# [SET EXERCISE 1]
Summarize the passage on competition below in two sentences.

# [QUOTED PASSAGE]

______

Author: Shweta Pandey Student, Bharati Vidyapeeth, New Law College, Pune
There is an increasing awareness of the need for a versatile, diverse, and productive private sector to promote sustainable economic growth. Fostering rivalry offers greater choice of goods of higher quality at a lower price. Competition also leads to greater accountability and transparency, reducing corruption and lobbying. Competition is an efficient market mechanism which facilitates research and development in the market. It also encourages new entrants to enter into the market and provide varied goods for consumers. The Economic theory suggests that prices and quantities in a competitive market are balanced to rates which produce efficient results. More developed markets tend to be vulnerable to the custom of anti-competitiveness. Competition law and policy does not destroy competition but encourages competition by penalizing anti-competitive conduct, such as anti-competitive agreements and abuse of market dominance.

______

# [SUPPLIED ENTRIES]

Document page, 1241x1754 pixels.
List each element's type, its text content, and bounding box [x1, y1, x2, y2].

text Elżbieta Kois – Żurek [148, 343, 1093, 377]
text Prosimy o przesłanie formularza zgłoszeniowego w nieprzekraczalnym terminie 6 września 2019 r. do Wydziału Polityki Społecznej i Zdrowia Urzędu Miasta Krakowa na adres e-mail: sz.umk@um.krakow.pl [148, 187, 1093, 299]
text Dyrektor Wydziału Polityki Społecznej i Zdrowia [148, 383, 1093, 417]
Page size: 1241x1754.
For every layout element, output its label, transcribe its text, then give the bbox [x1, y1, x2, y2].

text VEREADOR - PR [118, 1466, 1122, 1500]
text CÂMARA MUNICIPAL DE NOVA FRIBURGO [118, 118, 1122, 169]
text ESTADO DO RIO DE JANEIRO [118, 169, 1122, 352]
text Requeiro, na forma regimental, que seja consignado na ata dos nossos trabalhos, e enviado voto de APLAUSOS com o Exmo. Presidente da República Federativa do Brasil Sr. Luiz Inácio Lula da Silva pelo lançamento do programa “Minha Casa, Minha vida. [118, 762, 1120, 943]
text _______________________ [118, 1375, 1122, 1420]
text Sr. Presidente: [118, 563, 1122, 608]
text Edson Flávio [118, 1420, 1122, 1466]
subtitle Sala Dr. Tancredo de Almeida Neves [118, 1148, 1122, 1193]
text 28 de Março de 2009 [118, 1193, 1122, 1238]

______

# [SET EXERCISE 2]
Pick out each line in the entries above that contains the word "element", treating case as significant.

# [EXERCISE RESPONSE 1]
Competition offers greater choice of higher-quality goods at lower prices, brings more accountability and transparency, and encourages research, development and new entrants to the market. Competition law and policy promote competition by penalizing anti-competitive conduct such as anti-competitive agreements and abuse of market dominance.

# [EXERCISE RESPONSE 2]
List each element's type, its text content, and bounding box [x1, y1, x2, y2].
For every layout element, output its label, transcribe its text, then give the bbox [x1, y1, x2, y2].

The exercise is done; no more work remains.